Syntax
[m, asym] = sw_basismat(symop, r, tol)
Description
[m, asym] = sw_basismat(symop, r, tol) determines the allowed tensor
elements compatible with a given point group symmetry. The tensor can
describe exchange interaction or single ion anisotropy. The function
applies the symmetry invariance of the classical energy
\(\mathbf{S}_i\cdot \mathcal{M}\cdot \mathbf{S}_j\). Thus this symmetry
analysis includes the transformation properties of spin operators as
well.
Input Arguments
symOp- Generators of the point group symmetry, in a matrix with dimensions of
\([3\times 3\times n_{sym}]\) where each
symOp(:,:,ii)matrix defines a rotation. r- Distance column vector between the two interacting atoms.

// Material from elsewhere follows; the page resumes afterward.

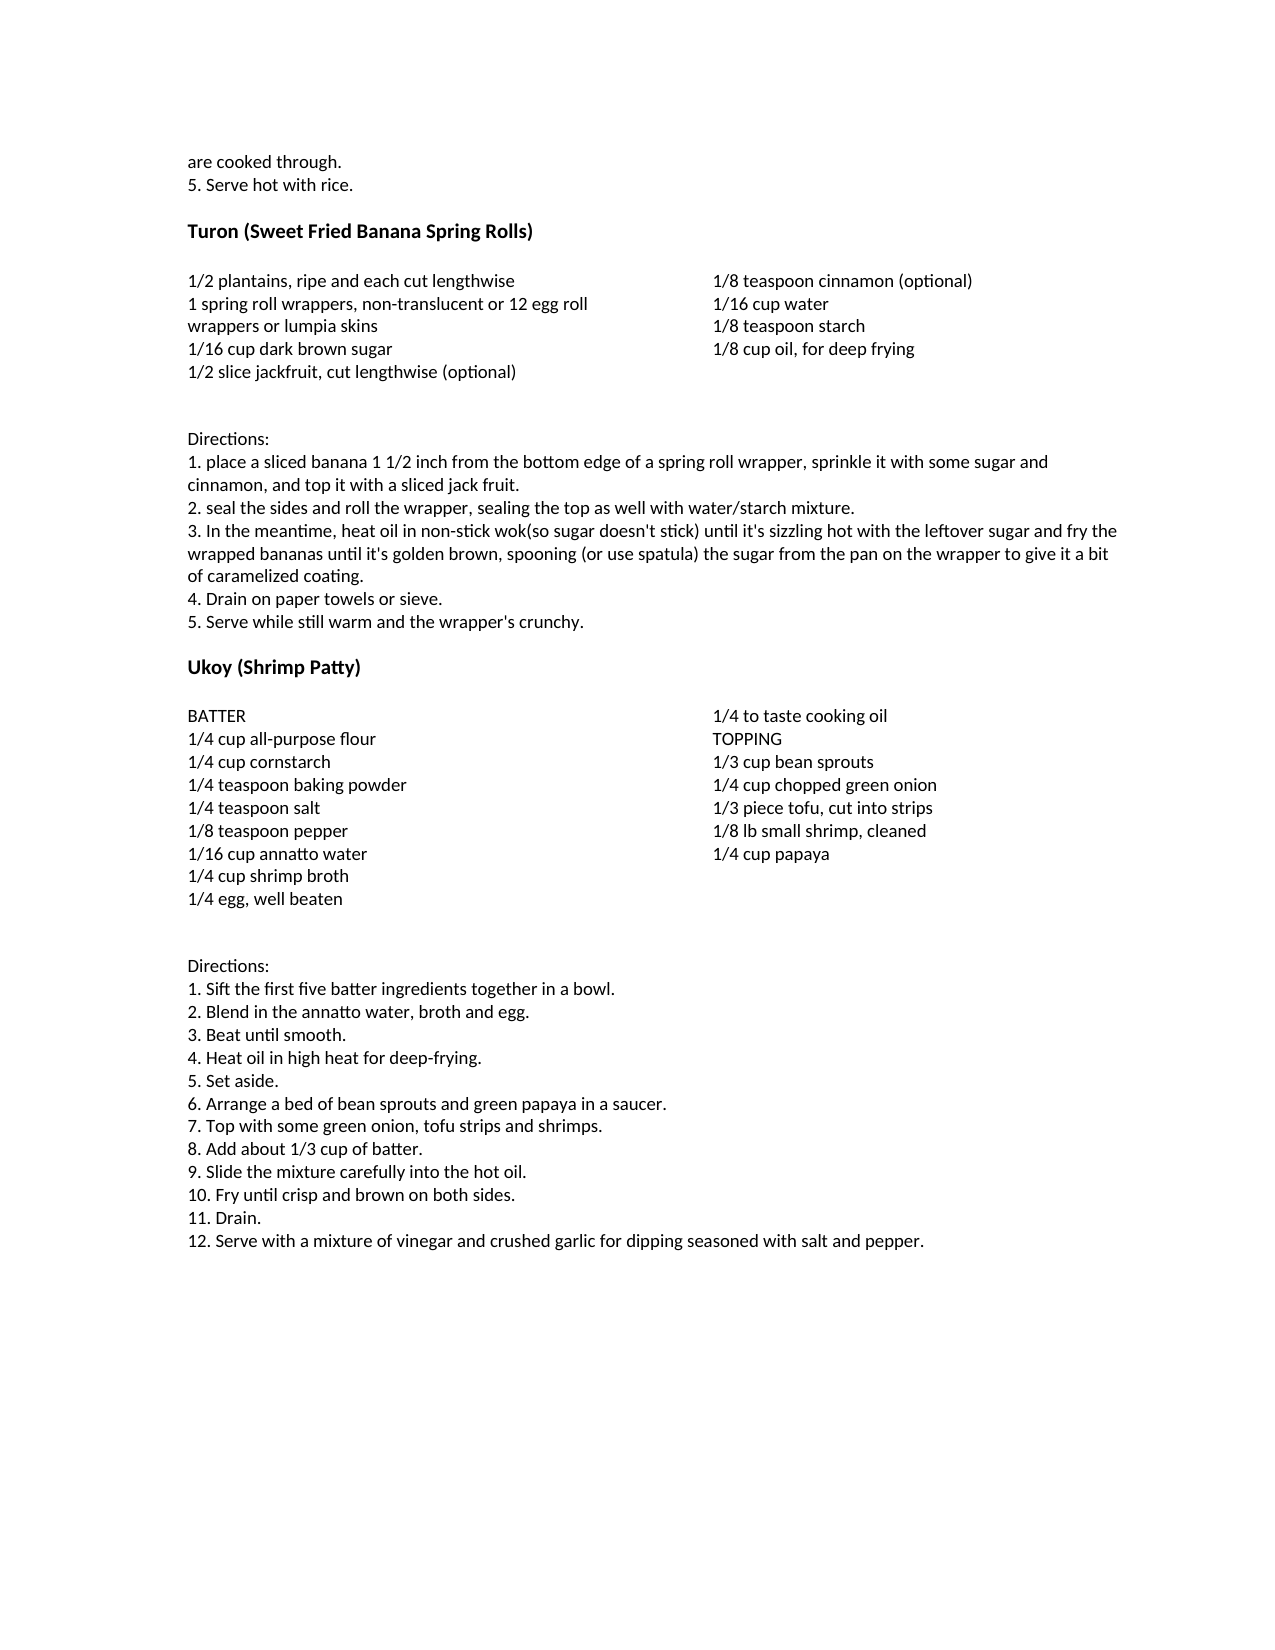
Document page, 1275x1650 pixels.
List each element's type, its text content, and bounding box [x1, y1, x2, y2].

For anisotropy \(r=0\).
tol- Tolerance, optional, default value is \(10^{-5}\).
Output Arguments
M- Matrices, that span out the vector space of the symmetry allowed matrices, dimensions are \([3\times 3\times n_M]\). Any matrix is allowed that can be expressed as a linear combination of the symmetry allowed matrices.
asym- Logical vector, for each \([3\times 3]\) matrix in \(M\), tells whether it is antisymmetric stored in a row vector with \(n_M\) elements.